### EXERCISE PROMPT
Every line of the following records that includes "down" should be copied.

### SUPPLIED DATA
================
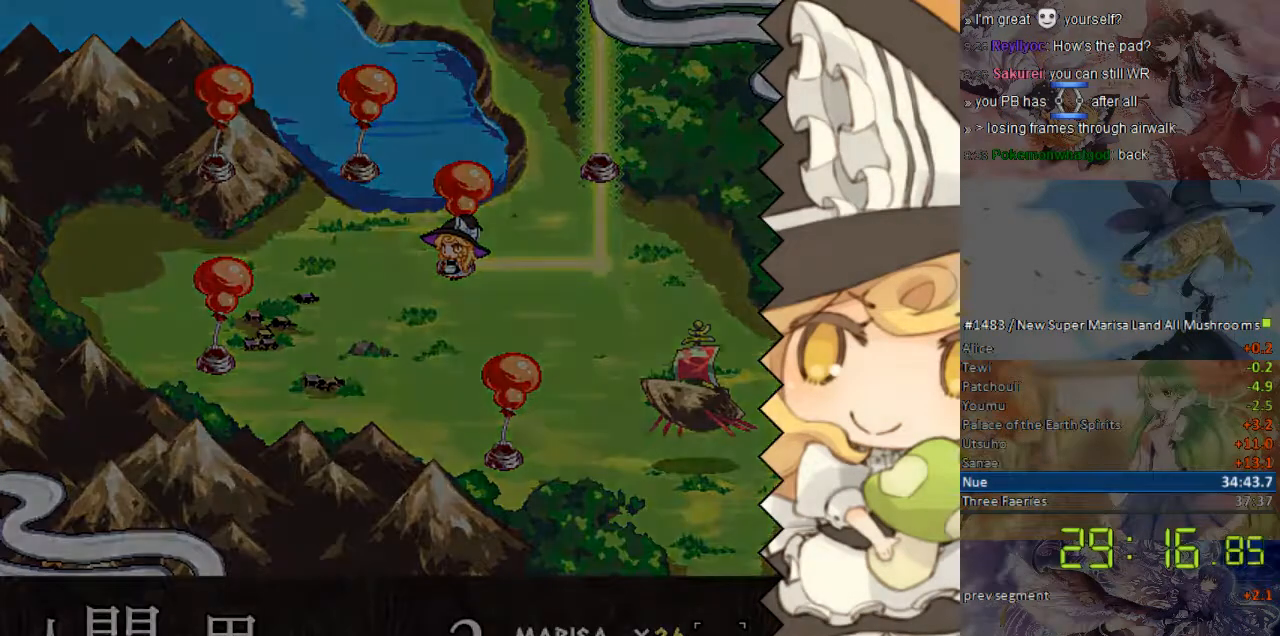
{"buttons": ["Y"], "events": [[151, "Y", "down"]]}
================
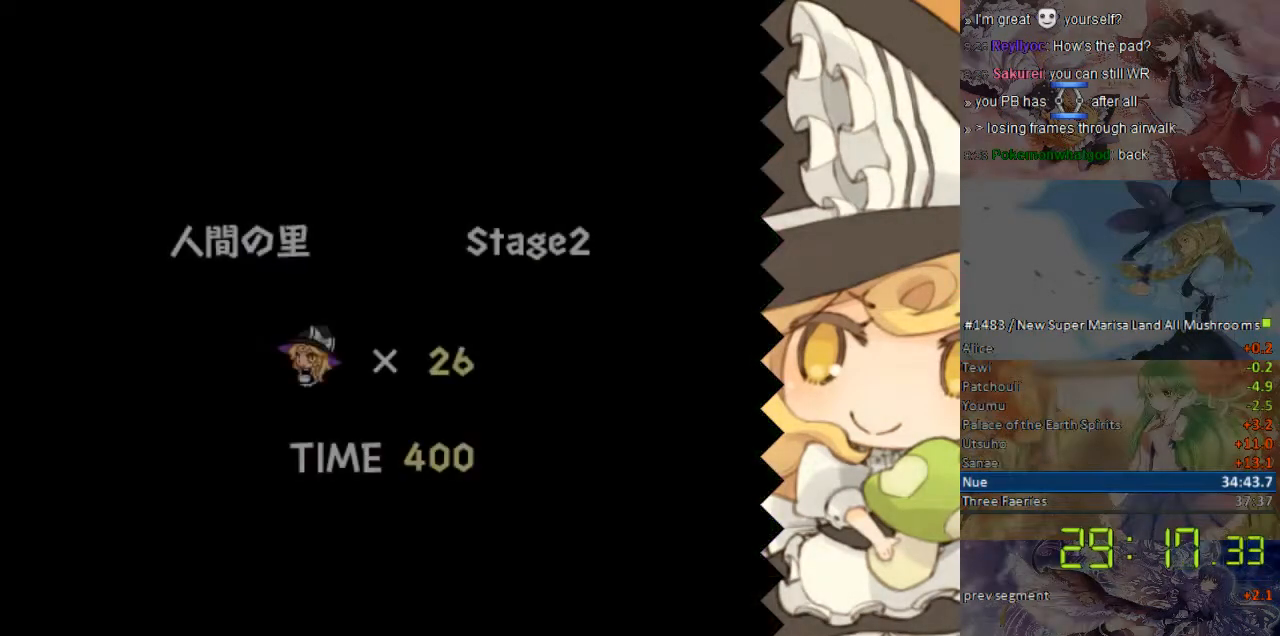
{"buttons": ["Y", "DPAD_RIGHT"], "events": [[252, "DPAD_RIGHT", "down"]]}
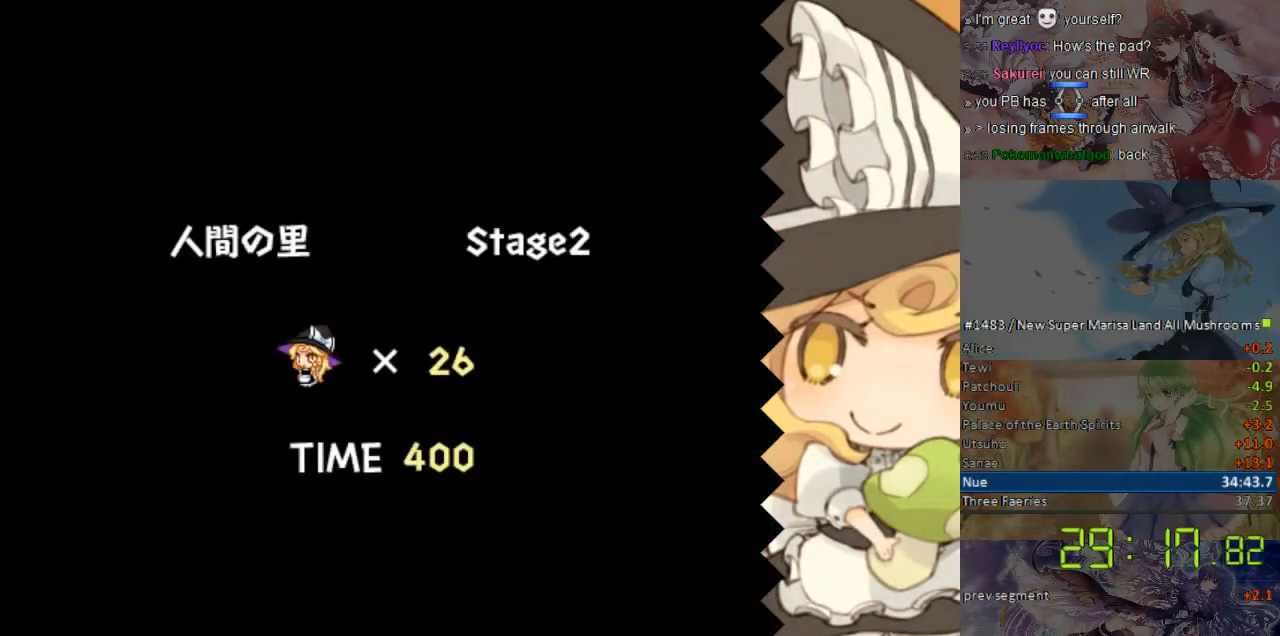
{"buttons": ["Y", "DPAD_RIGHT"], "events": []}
================
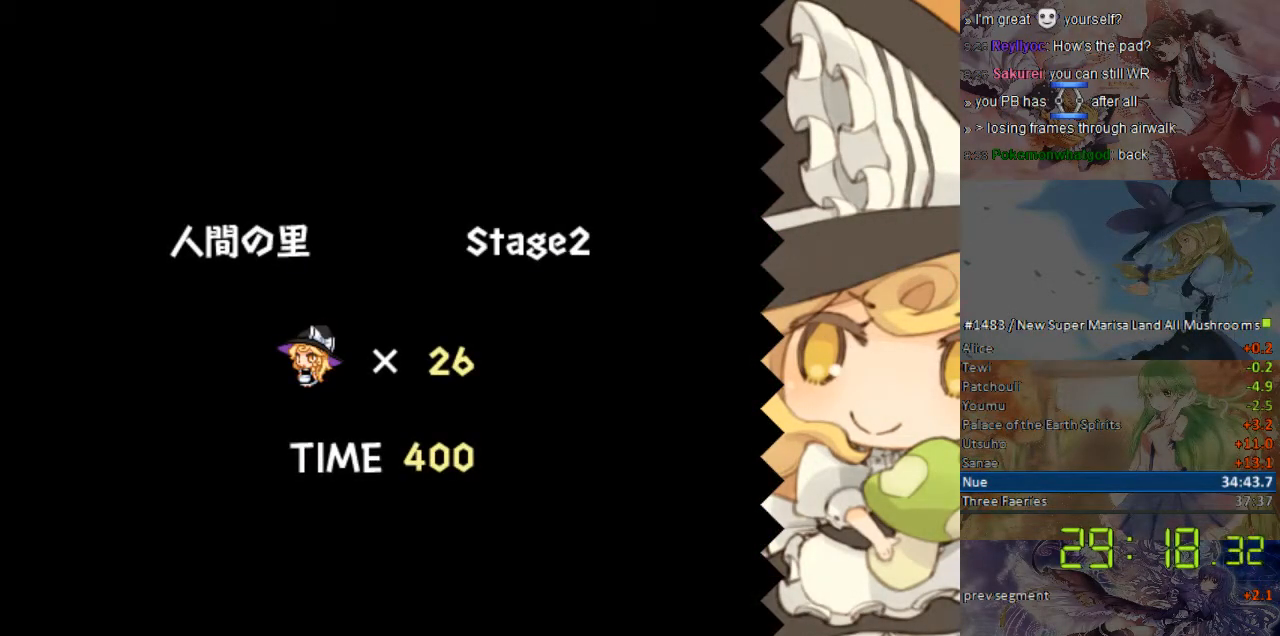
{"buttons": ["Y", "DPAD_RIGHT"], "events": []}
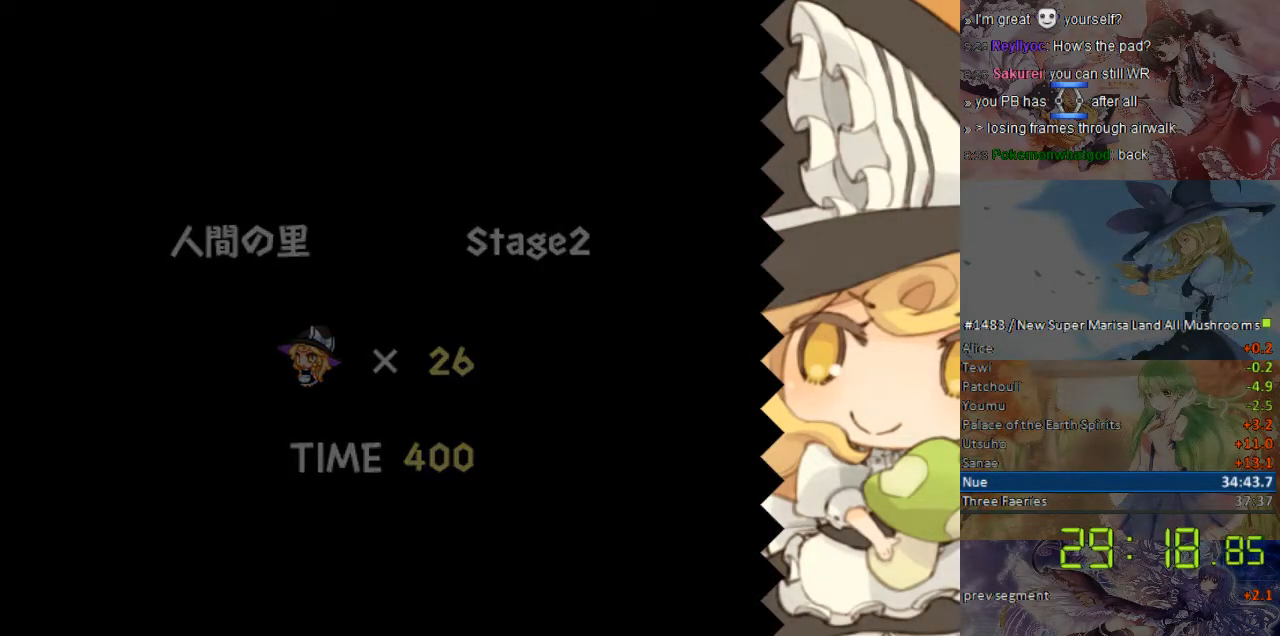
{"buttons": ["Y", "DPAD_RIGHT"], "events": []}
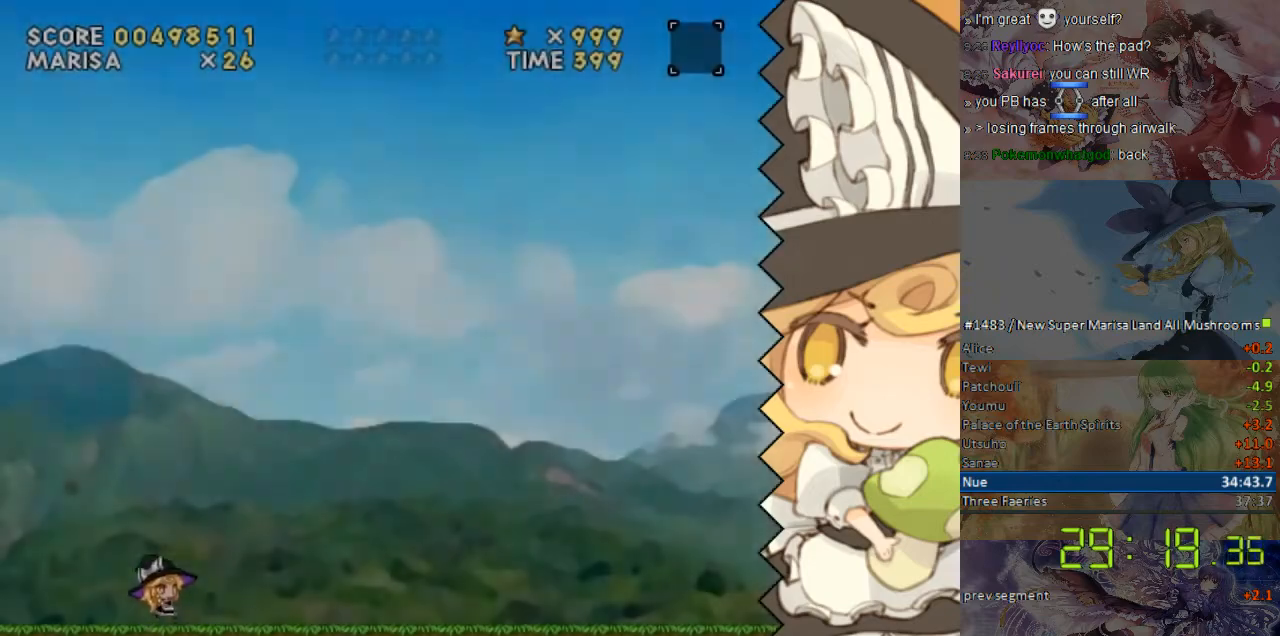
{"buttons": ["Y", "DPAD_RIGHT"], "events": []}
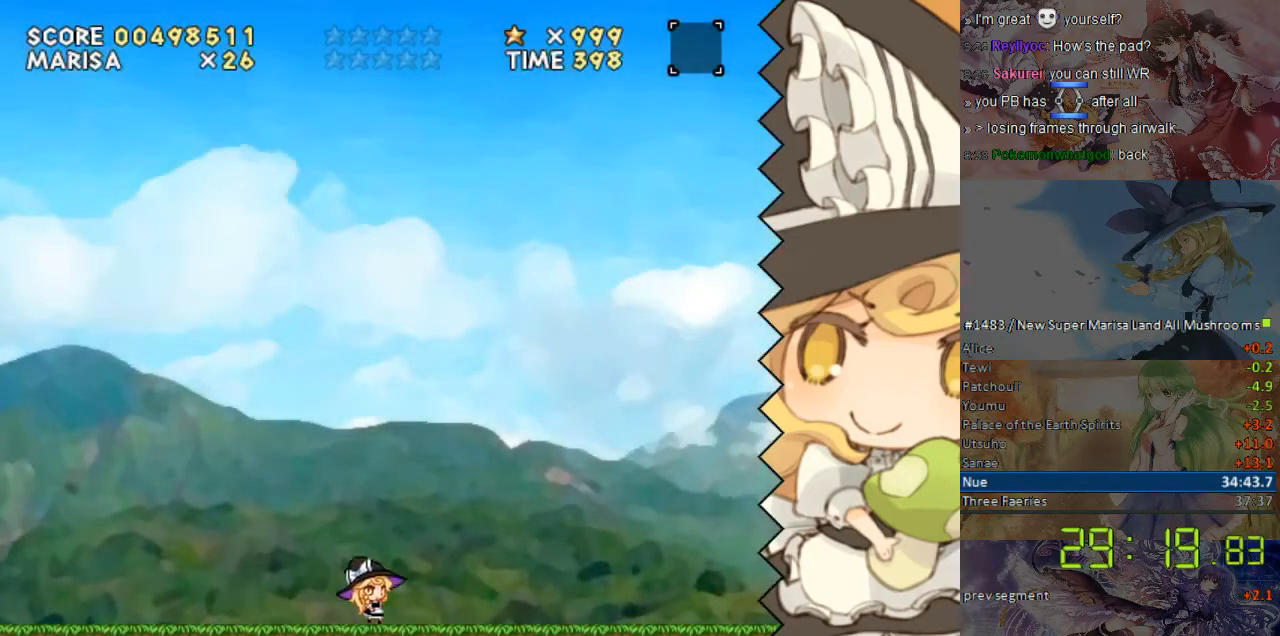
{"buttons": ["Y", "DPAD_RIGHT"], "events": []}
================
### RESULT
{"buttons": ["Y"], "events": [[151, "Y", "down"]]}
{"buttons": ["Y", "DPAD_RIGHT"], "events": [[252, "DPAD_RIGHT", "down"]]}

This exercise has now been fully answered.